ITB KOKOLO - ITB Kokolo : un éléphant blanc !

Il a englouti officiellement au moins trois millions de dollars sortis du trésor public pour sa réhabilitation, d’après l’annonce de l’ancien ministre des transports et voies de communication, Justin Kalumba, au début des travaux de cette réhabilitation. Mais selon certaines indiscrétions, le devis revu et non communiqué à la presse est allé au-delà de quatre millions cinq cent mille dollars. Et les syndicalistes de l’entreprise n’ont pas manqué de crier à la surfacturation… Mais seulement, ce bateau réhabilité dont le voyage inaugural est intervenu le 16 avril 2015, n’a effectué jusqu’à ce jour que trois voyages sur Kinshasa-Kisangani. Pour l’instant, ITB Kokolo immobilisé et désormais tous les espoirs suscités par le gouvernement au lancement du trafic de ce bateau dans la population se sont estompés.

Notez que lorsqu’ITB Kokolo effectue son premier voyage après sa réhabilitation le 16 avril 2015, il est ovationné partout où il passe : Mbandaka, Lisala, Bumba, Basoko jusqu’à Kisangani dans l’ex-province Orientale. Il fait 13 jours de navigation.
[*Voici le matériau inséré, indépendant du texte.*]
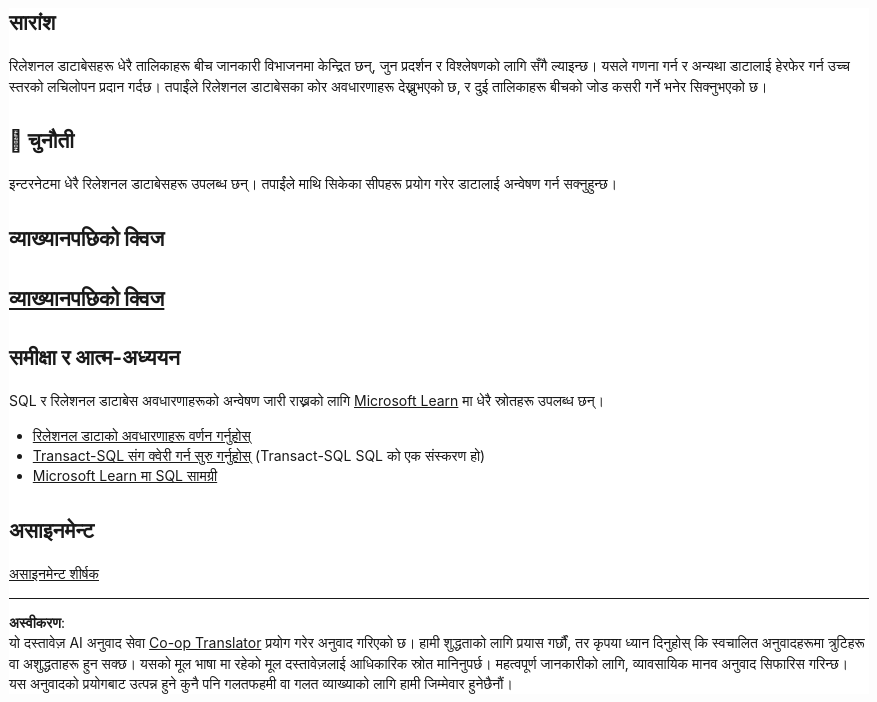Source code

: ## सारांश

रिलेशनल डाटाबेसहरू धेरै तालिकाहरू बीच जानकारी विभाजनमा केन्द्रित छन्, जुन प्रदर्शन र विश्लेषणको लागि सँगै ल्याइन्छ। यसले गणना गर्न र अन्यथा डाटालाई हेरफेर गर्न उच्च स्तरको लचिलोपन प्रदान गर्दछ। तपाईंले रिलेशनल डाटाबेसका कोर अवधारणाहरू देख्नुभएको छ, र दुई तालिकाहरू बीचको जोड कसरी गर्ने भनेर सिक्नुभएको छ।

## 🚀 चुनौती

इन्टरनेटमा धेरै रिलेशनल डाटाबेसहरू उपलब्ध छन्। तपाईंले माथि सिकेका सीपहरू प्रयोग गरेर डाटालाई अन्वेषण गर्न सक्नुहुन्छ।

## व्याख्यानपछिको क्विज

## [व्याख्यानपछिको क्विज](https://ff-quizzes.netlify.app/en/ds/quiz/9)

## समीक्षा र आत्म-अध्ययन

SQL र रिलेशनल डाटाबेस अवधारणाहरूको अन्वेषण जारी राख्नको लागि [Microsoft Learn](https://docs.microsoft.com/learn?WT.mc_id=academic-77958-bethanycheum) मा धेरै स्रोतहरू उपलब्ध छन्।

- [रिलेशनल डाटाको अवधारणाहरू वर्णन गर्नुहोस्](https://docs.microsoft.com//learn/modules/describe-concepts-of-relational-data?WT.mc_id=academic-77958-bethanycheum)
- [Transact-SQL संग क्वेरी गर्न सुरु गर्नुहोस्](https://docs.microsoft.com//learn/paths/get-started-querying-with-transact-sql?WT.mc_id=academic-77958-bethanycheum) (Transact-SQL SQL को एक संस्करण हो)
- [Microsoft Learn मा SQL सामग्री](https://docs.microsoft.com/learn/browse/?products=azure-sql-database%2Csql-server&expanded=azure&WT.mc_id=academic-77958-bethanycheum)

## असाइनमेन्ट

[असाइनमेन्ट शीर्षक](assignment.md)

---

**अस्वीकरण**:  
यो दस्तावेज़ AI अनुवाद सेवा [Co-op Translator](https://github.com/Azure/co-op-translator) प्रयोग गरेर अनुवाद गरिएको छ। हामी शुद्धताको लागि प्रयास गर्छौं, तर कृपया ध्यान दिनुहोस् कि स्वचालित अनुवादहरूमा त्रुटिहरू वा अशुद्धताहरू हुन सक्छ। यसको मूल भाषा मा रहेको मूल दस्तावेज़लाई आधिकारिक स्रोत मानिनुपर्छ। महत्वपूर्ण जानकारीको लागि, व्यावसायिक मानव अनुवाद सिफारिस गरिन्छ। यस अनुवादको प्रयोगबाट उत्पन्न हुने कुनै पनि गलतफहमी वा गलत व्याख्याको लागि हामी जिम्मेवार हुनेछैनौं।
Et pour ce voyage inaugural, il ramène à Kinshasa le 18 mai plus 1.200 tonnes de marchandises. Il effectue deux autres voyages après la même année. Et plus rien depuis 2016 jusqu’à ce jour. Il est tout simplement immobilisé. Il est rapporté à Scoop-rdc qui a pénétré, non seulement le milieu syndical de la SCTP mais également le staff dirigeant, que le trafic avec ce bateau n’est pas rentable. Chaque voyage de Kokolo se solde par une perte sèche de près de 120 mille dollars américains. Rien que pour le carburant, le bateau consomme par voyage cent mètres cubes de mazout, soit cent mille litres ou encore 500 futs. Malgré ces prix de billet de 580$ pour la classe de luxe, 197,20$ pour la deuxième classe, 162,40$ pour la troisième et sa capacité de transporter 422 passagers et de ramer environ 1500 tonnes de marchandises, ce bateau n’est pas capable de couvrir ses charges d’exploitation.
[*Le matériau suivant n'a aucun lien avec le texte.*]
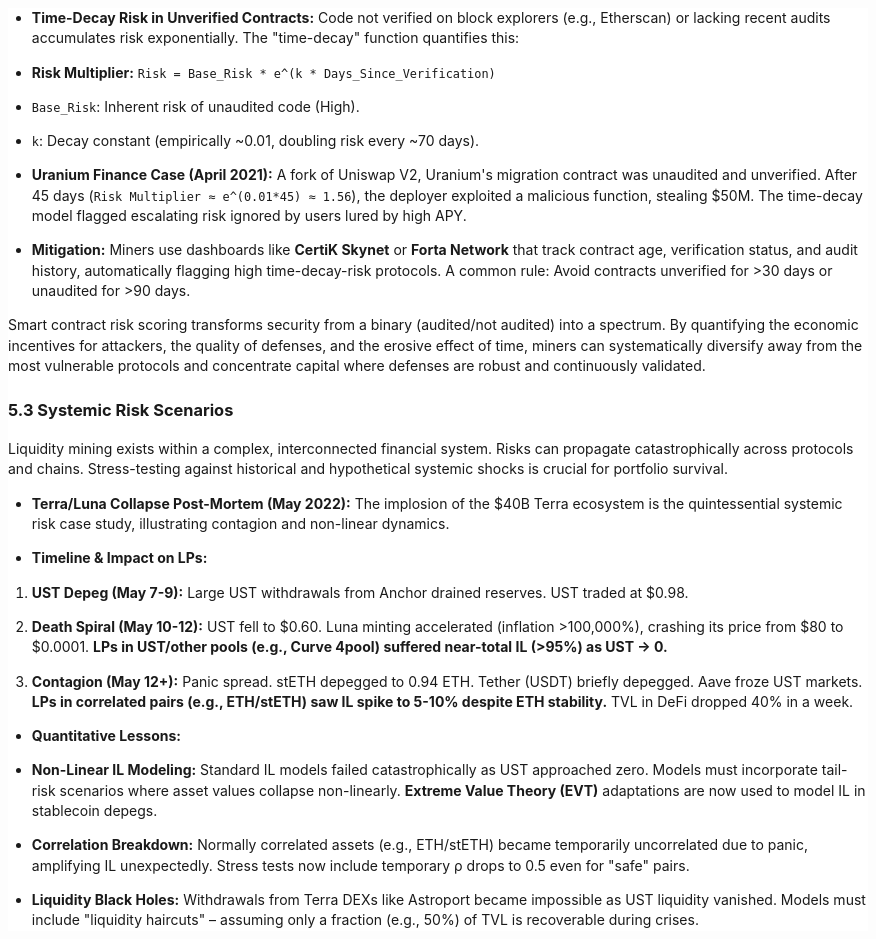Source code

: *   **Time-Decay Risk in Unverified Contracts:** Code not verified on block explorers (e.g., Etherscan) or lacking recent audits accumulates risk exponentially. The "time-decay" function quantifies this:

*   **Risk Multiplier:** `Risk = Base_Risk * e^(k * Days_Since_Verification)`

*   `Base_Risk`: Inherent risk of unaudited code (High).

*   `k`: Decay constant (empirically ~0.01, doubling risk every ~70 days).

*   **Uranium Finance Case (April 2021):** A fork of Uniswap V2, Uranium's migration contract was unaudited and unverified. After 45 days (`Risk Multiplier ≈ e^(0.01*45) ≈ 1.56`), the deployer exploited a malicious function, stealing $50M. The time-decay model flagged escalating risk ignored by users lured by high APY.

*   **Mitigation:** Miners use dashboards like **CertiK Skynet** or **Forta Network** that track contract age, verification status, and audit history, automatically flagging high time-decay-risk protocols. A common rule: Avoid contracts unverified for >30 days or unaudited for >90 days.

Smart contract risk scoring transforms security from a binary (audited/not audited) into a spectrum. By quantifying the economic incentives for attackers, the quality of defenses, and the erosive effect of time, miners can systematically diversify away from the most vulnerable protocols and concentrate capital where defenses are robust and continuously validated.

### 5.3 Systemic Risk Scenarios

Liquidity mining exists within a complex, interconnected financial system. Risks can propagate catastrophically across protocols and chains. Stress-testing against historical and hypothetical systemic shocks is crucial for portfolio survival.

*   **Terra/Luna Collapse Post-Mortem (May 2022):** The implosion of the $40B Terra ecosystem is the quintessential systemic risk case study, illustrating contagion and non-linear dynamics.

*   **Timeline & Impact on LPs:**

1.  **UST Depeg (May 7-9):** Large UST withdrawals from Anchor drained reserves. UST traded at $0.98.

2.  **Death Spiral (May 10-12):** UST fell to $0.60. Luna minting accelerated (inflation >100,000%), crashing its price from $80 to $0.0001. **LPs in UST/other pools (e.g., Curve 4pool) suffered near-total IL (>95%) as UST → 0.**

3.  **Contagion (May 12+):** Panic spread. stETH depegged to 0.94 ETH. Tether (USDT) briefly depegged. Aave froze UST markets. **LPs in correlated pairs (e.g., ETH/stETH) saw IL spike to 5-10% despite ETH stability.** TVL in DeFi dropped 40% in a week.

*   **Quantitative Lessons:**

*   **Non-Linear IL Modeling:** Standard IL models failed catastrophically as UST approached zero. Models must incorporate tail-risk scenarios where asset values collapse non-linearly. **Extreme Value Theory (EVT)** adaptations are now used to model IL in stablecoin depegs.

*   **Correlation Breakdown:** Normally correlated assets (e.g., ETH/stETH) became temporarily uncorrelated due to panic, amplifying IL unexpectedly. Stress tests now include temporary ρ drops to 0.5 even for "safe" pairs.

*   **Liquidity Black Holes:** Withdrawals from Terra DEXs like Astroport became impossible as UST liquidity vanished. Models must include "liquidity haircuts" – assuming only a fraction (e.g., 50%) of TVL is recoverable during crises.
A la SCTP on affirme à Scoop-rdc que les autorités gouvernementales compétentes ont déjà été saisies par le Conseil d’administration et la direction générale de l’entreprise pour que la subvention soit toujours assurée en ce qui concerne ITB Kokolo à l’instar de la société de Transport au Congo (Transco) qui reçoit mensuellement du carburant et des lubrifiants du gouvernement congolais par le mécanisme d’insertion dans la structure du prix du carburant aux pompes des stations-services d’une quotité en sa faveur.
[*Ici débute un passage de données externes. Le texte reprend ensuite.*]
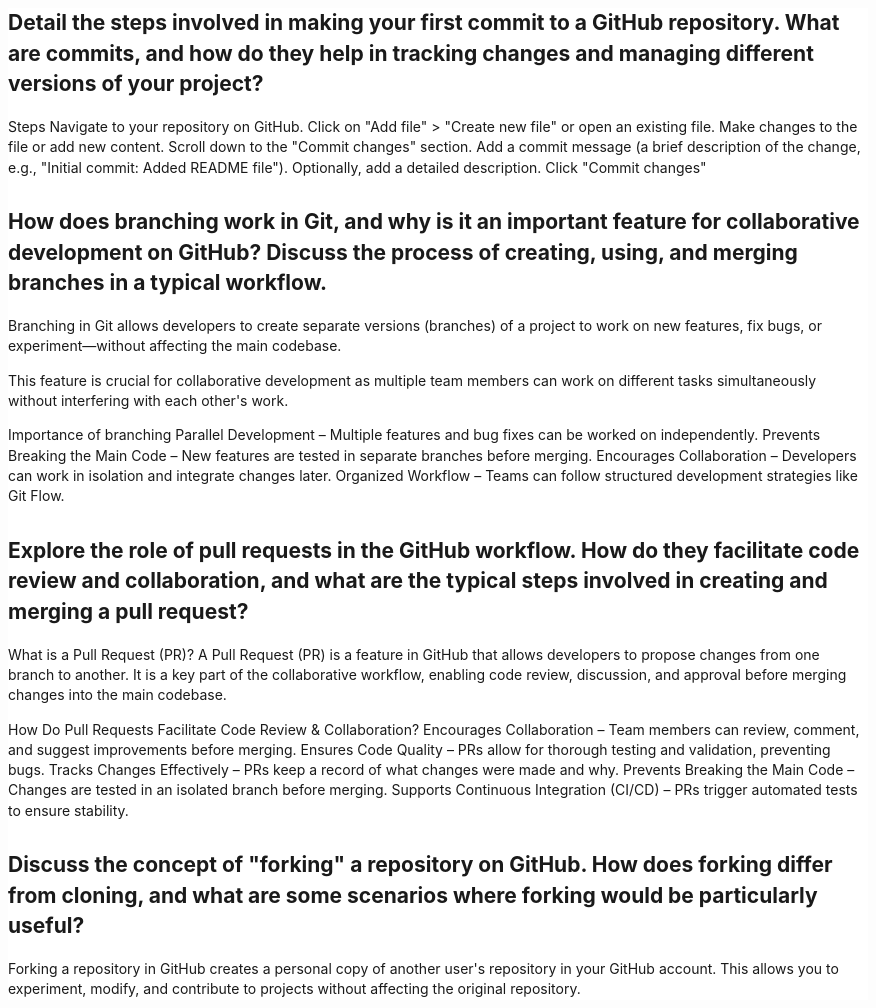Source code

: 
## Detail the steps involved in making your first commit to a GitHub repository. What are commits, and how do they help in tracking changes and managing different versions of your project?
Steps
Navigate to your repository on GitHub.
Click on "Add file" > "Create new file" or open an existing file.
Make changes to the file or add new content.
Scroll down to the "Commit changes" section.
Add a commit message (a brief description of the change, e.g., "Initial commit: Added README file").
Optionally, add a detailed description.
Click "Commit changes" 


## How does branching work in Git, and why is it an important feature for collaborative development on GitHub? Discuss the process of creating, using, and merging branches in a typical workflow.

Branching in Git allows developers to create separate versions (branches) of a project to work on new features, fix bugs, or experiment—without affecting the main codebase.

This feature is crucial for collaborative development as multiple team members can work on different tasks simultaneously without interfering with each other's work.

 Importance of branching
 Parallel Development – Multiple features and bug fixes can be worked on independently.
 Prevents Breaking the Main Code – New features are tested in separate branches before merging.
 Encourages Collaboration – Developers can work in isolation and integrate changes later.
Organized Workflow – Teams can follow structured development strategies like Git Flow.

## Explore the role of pull requests in the GitHub workflow. How do they facilitate code review and collaboration, and what are the typical steps involved in creating and merging a pull request?
What is a Pull Request (PR)?
A Pull Request (PR) is a feature in GitHub that allows developers to propose changes from one branch to another. It is a key part of the collaborative workflow, enabling code review, discussion, and approval before merging changes into the main codebase.

How Do Pull Requests Facilitate Code Review & Collaboration?
 Encourages Collaboration – Team members can review, comment, and suggest improvements before merging.
 Ensures Code Quality – PRs allow for thorough testing and validation, preventing bugs.
 Tracks Changes Effectively – PRs keep a record of what changes were made and why.
 Prevents Breaking the Main Code – Changes are tested in an isolated branch before merging.
 Supports Continuous Integration (CI/CD) – PRs trigger automated tests to ensure stability.



## Discuss the concept of "forking" a repository on GitHub. How does forking differ from cloning, and what are some scenarios where forking would be particularly useful?
Forking a repository in GitHub creates a personal copy of another user's repository in your GitHub account. This allows you to experiment, modify, and contribute to projects without affecting the original repository.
Si ceci n’est pas fait, ITB Kokolo immobilisé déjà, deviendra ni plus ni moins qu’un éléphant blanc ayant englouti des millions de dollars américains pour rien servir. Or, le jour de son inauguration, le 7 février 2015, Justin Kalumba, alors ministre des transports et voies de communication à l’époque, avait vanté ce bateau en ces termes : « Outre les 422 passagers qu’il peut transporter, sans compter les équipages, les deux suites familiales, ainsi que les 9 chambres froides, ce convoi, avec ses 1 586 tonnes de capacité totale de charges/marchandises, équivaut à environ 40 wagons de chemin de fer de 40 tonnes, soit près de 4 rames de train, ou encore à 53 camions semi-remorques de 30 tonnes chacun ».